*** Opening Source material ***
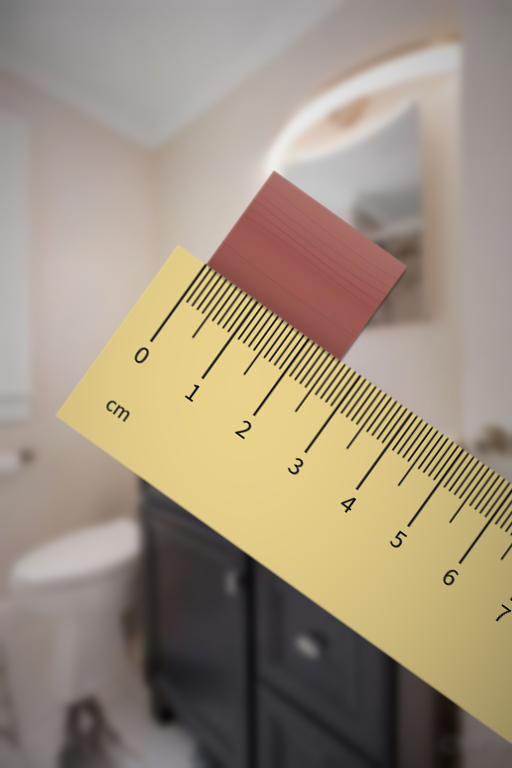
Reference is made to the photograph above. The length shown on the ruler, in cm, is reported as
2.6 cm
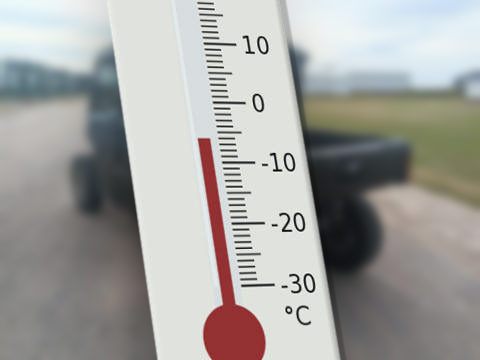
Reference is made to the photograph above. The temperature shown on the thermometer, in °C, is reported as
-6 °C
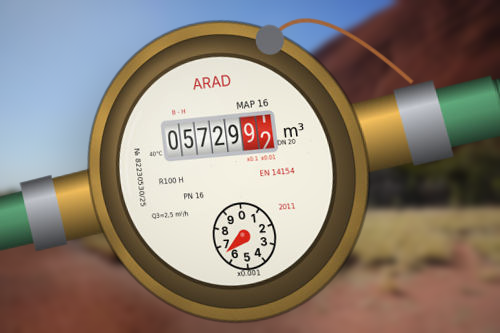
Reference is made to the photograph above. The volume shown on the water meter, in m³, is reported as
5729.916 m³
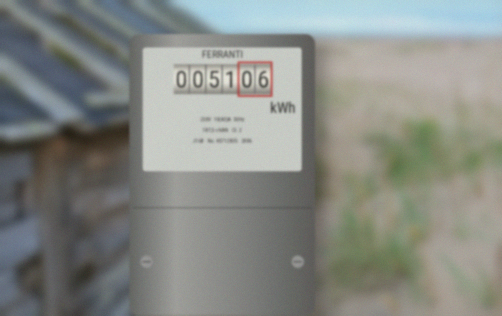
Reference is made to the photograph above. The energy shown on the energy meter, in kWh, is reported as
51.06 kWh
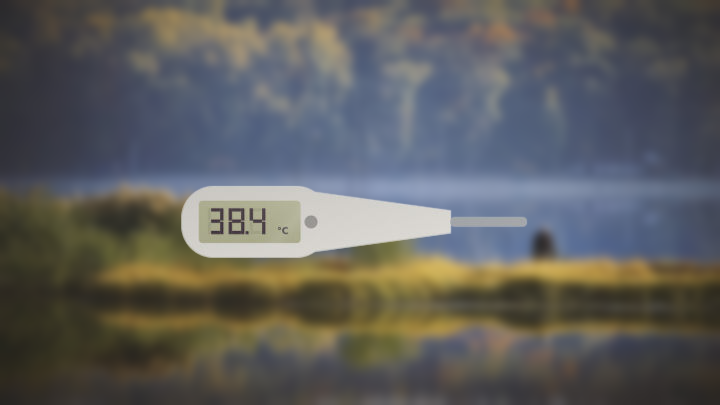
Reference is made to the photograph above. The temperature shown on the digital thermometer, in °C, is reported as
38.4 °C
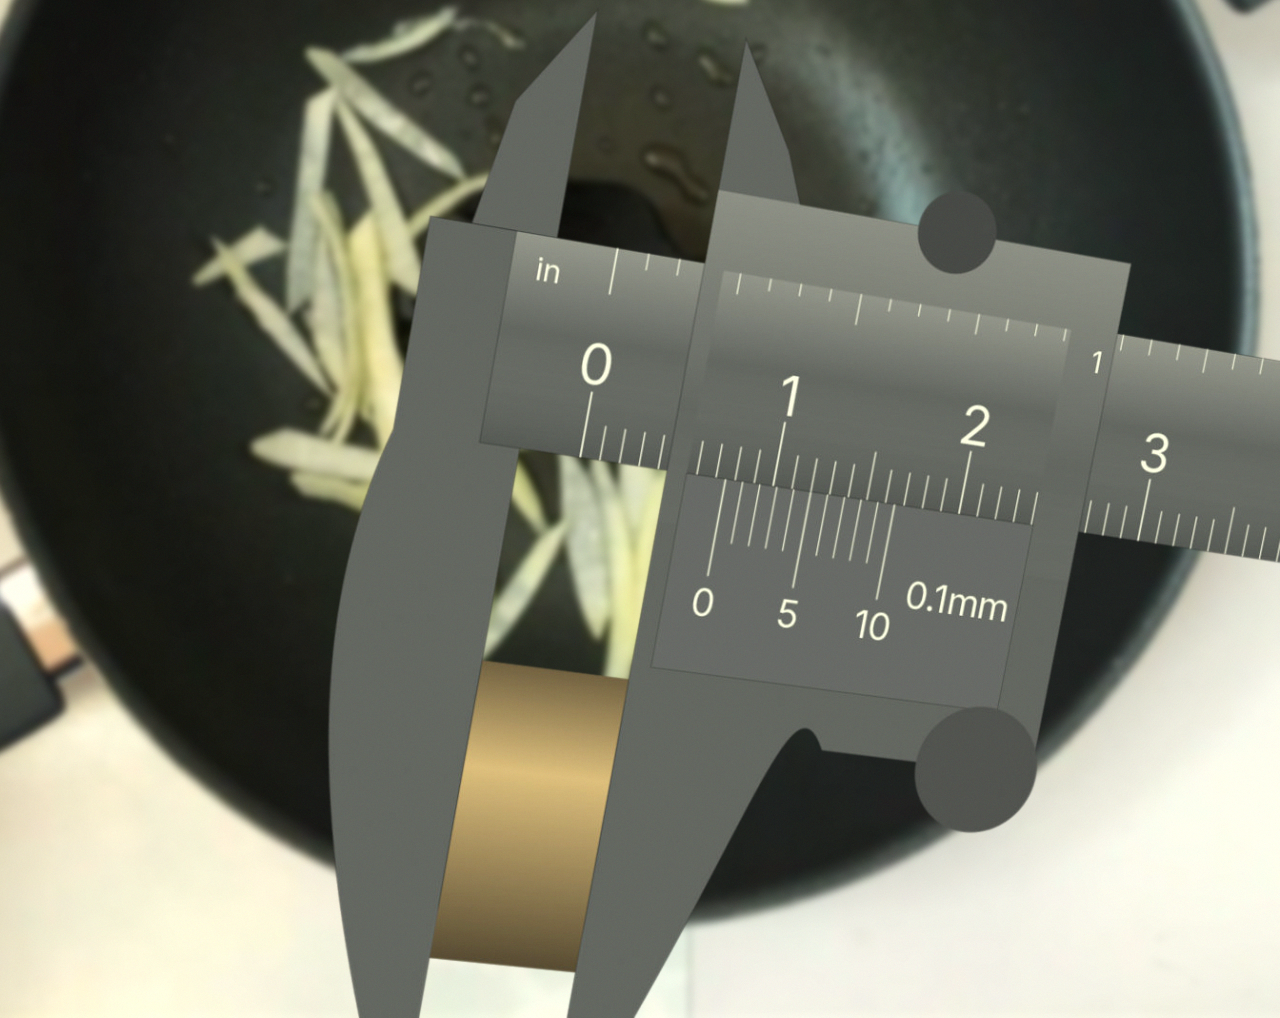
*** Closing Source material ***
• _How to complete this task_
Please repeat every row above word for word, leaving the pictures out.

• _Reply_
Reference is made to the photograph above. The length shown on the ruler, in cm, is reported as
2.6 cm
Reference is made to the photograph above. The temperature shown on the thermometer, in °C, is reported as
-6 °C
Reference is made to the photograph above. The volume shown on the water meter, in m³, is reported as
5729.916 m³
Reference is made to the photograph above. The energy shown on the energy meter, in kWh, is reported as
51.06 kWh
Reference is made to the photograph above. The temperature shown on the digital thermometer, in °C, is reported as
38.4 °C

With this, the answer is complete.